Ukraine’s President Volodymyr Zelensky has said he won’t give up Donbas territories without a fight. But concerns about ceding Ukrainian-controlled territory in the region are becoming less relevant by the day. Russia this week broke through a Ukrainian defensive line near Pokrovsk, a strategic city in Donetsk, one of the two provinces that comprise the Donbas. Having formed a western salient, Russian forces now appear poised to tighten the noose around a large swath of territory, forcing Ukrainian troops therein to withdraw.
As Russia gobbles up more territory and a general collapse of Ukraine’s lines becomes more likely, Kiev has greater incentive to make territorial concessions in exchange for Putin freezing the invasion, especially if Moscow also cedes some territory it controls. Zelensky says the Ukrainian constitution prevents him from relinquishing sovereign territory, but Washington and Moscow have reportedly discussed a plan to give Russia control over occupied Ukraine without negating Kiev’s rightful claim over it (reporting the White House denies).
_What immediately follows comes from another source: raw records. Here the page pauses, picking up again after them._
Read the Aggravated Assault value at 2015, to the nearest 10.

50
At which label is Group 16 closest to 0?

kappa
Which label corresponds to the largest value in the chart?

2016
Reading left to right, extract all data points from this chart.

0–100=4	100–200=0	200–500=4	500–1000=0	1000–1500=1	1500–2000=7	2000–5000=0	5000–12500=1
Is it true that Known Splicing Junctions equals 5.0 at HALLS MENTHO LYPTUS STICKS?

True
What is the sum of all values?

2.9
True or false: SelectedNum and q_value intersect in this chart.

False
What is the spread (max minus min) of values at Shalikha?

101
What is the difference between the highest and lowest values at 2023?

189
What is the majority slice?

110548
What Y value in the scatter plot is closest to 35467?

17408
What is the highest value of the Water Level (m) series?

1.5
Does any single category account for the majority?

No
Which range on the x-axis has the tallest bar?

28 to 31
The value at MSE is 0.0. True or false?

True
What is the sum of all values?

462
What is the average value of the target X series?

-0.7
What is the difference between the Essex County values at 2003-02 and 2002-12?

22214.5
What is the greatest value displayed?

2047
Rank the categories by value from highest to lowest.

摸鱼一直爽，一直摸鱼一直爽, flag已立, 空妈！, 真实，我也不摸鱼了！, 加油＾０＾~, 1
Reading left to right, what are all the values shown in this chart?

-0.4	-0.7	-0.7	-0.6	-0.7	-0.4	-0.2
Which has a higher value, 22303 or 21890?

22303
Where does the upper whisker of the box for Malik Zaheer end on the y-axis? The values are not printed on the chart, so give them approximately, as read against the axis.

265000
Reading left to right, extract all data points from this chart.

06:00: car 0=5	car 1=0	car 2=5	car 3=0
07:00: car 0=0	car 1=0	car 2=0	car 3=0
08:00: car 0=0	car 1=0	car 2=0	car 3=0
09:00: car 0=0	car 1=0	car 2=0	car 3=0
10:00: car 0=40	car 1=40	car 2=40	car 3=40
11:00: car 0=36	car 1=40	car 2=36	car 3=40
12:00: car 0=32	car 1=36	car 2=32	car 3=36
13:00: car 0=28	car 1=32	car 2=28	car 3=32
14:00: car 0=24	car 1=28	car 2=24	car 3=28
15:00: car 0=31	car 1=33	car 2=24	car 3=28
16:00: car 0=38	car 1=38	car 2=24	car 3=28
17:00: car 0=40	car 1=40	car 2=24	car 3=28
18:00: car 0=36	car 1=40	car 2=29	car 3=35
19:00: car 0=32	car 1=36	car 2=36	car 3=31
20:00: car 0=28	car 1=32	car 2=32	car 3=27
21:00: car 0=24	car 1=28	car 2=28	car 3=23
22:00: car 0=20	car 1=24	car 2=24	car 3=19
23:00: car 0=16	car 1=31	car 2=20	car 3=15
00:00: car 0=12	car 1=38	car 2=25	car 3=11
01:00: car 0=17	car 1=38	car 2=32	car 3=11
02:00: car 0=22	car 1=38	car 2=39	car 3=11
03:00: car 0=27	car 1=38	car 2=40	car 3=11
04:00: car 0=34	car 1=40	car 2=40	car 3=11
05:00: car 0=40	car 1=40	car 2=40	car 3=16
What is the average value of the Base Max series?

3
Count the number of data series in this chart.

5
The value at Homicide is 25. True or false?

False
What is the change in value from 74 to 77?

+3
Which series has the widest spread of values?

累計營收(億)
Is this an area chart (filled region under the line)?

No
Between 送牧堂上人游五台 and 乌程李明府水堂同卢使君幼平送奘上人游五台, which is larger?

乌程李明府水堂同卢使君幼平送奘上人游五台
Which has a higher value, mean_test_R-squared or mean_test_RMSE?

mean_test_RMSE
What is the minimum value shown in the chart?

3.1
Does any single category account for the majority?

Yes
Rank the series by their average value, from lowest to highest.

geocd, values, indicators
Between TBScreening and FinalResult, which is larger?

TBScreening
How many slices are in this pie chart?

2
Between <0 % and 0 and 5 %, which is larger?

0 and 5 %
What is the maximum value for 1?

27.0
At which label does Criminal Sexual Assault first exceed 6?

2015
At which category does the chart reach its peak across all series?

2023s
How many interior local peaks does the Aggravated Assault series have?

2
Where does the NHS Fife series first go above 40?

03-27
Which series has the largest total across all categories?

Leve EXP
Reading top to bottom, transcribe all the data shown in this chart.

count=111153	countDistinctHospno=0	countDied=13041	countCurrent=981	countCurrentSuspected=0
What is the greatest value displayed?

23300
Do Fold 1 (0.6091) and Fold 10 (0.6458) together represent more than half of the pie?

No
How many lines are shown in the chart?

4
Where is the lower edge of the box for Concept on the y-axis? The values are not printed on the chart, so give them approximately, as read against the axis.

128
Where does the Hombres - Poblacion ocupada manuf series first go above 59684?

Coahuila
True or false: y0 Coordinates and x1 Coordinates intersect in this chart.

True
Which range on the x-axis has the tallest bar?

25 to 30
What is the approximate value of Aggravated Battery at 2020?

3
Putin too has new reasons to end the war. Russia has proved resilient in the face of massive Western sanctions, as Moscow juiced the economy with public spending. But the wartime economy is beginning to cool. Michael Corbin, a veteran analyst of Russian trade and economic issues, writes in Responsible Statecraft that Russia’s “economy is experiencing decline after more than two years of solid growth.” The Kremlin lately has concealed key economic statistics, but Corbin found signs that “recession may be on the horizon.”
Trump has used Russia’s slowing economy to Ukraine’s advantage, threatening sanctions against Moscow and slapping massive tariffs on India over its purchasing of Russian energy. Of course, Russia’s economy isn’t going to collapse anytime soon, but a recent deal between Trump and NATO to ship more weapons to Ukraine has ensured that Kiev can keep up the fight, perhaps long enough for cracks in Russia’s economy to widen.
Those are the sticks, but Trump has also offered carrots.
Trump has suggested sanctions relief if Putin agrees to stop the war. He’s even put on the table a grand U.S.–Russia rapprochement, achievable only if the shooting stops. Putin knows that Trump could be Russia’s last hope to end its isolation from the West, so staying on the U.S. president’s bad side carries risks. And with more than one million Russian casualties in the war and much materiel destroyed, the wizard of the Kremlin surely sees the upside in summoning peace.
Nevertheless, Putin may yet stall. If he does, Trump is likely to maintain economic pressure while continuing to have Europe finance the flow of new U.S. weapons. That outcome would satisfy nobody, but it would allow Trump to push for an end to the war without burning more U.S. tax dollars.
But if Trump can get Putin to sign off on a fair ceasefire agreement, then he will have found a way to resolve the tension between ending the conflict and ending America’s support for it.
For if Zelensky accepted the deal, then the fighting—and the U.S. funding—would be done. And if Zelensky instead elected to continue fighting, Trump could withdraw support for Ukraine while shedding responsibility for the war’s continuation. After all, Trump would have engineered a diplomatic resolution to the conflict, and Kiev would have unwisely rejected it. Trump, when presenting such a deal to Zelensky, should make clear—in private—that U.S. aid will cease if Ukraine says no.
The Russia–Ukraine war has dragged on longer than President Trump had hoped. Ukrainians, more than anyone else, have suffered terribly. In Alaska, if Putin proves a reasonable interlocutor ready for peace, then Trump will have a chance to help resolve the conflict, and to solve a dilemma that has confounded his administration.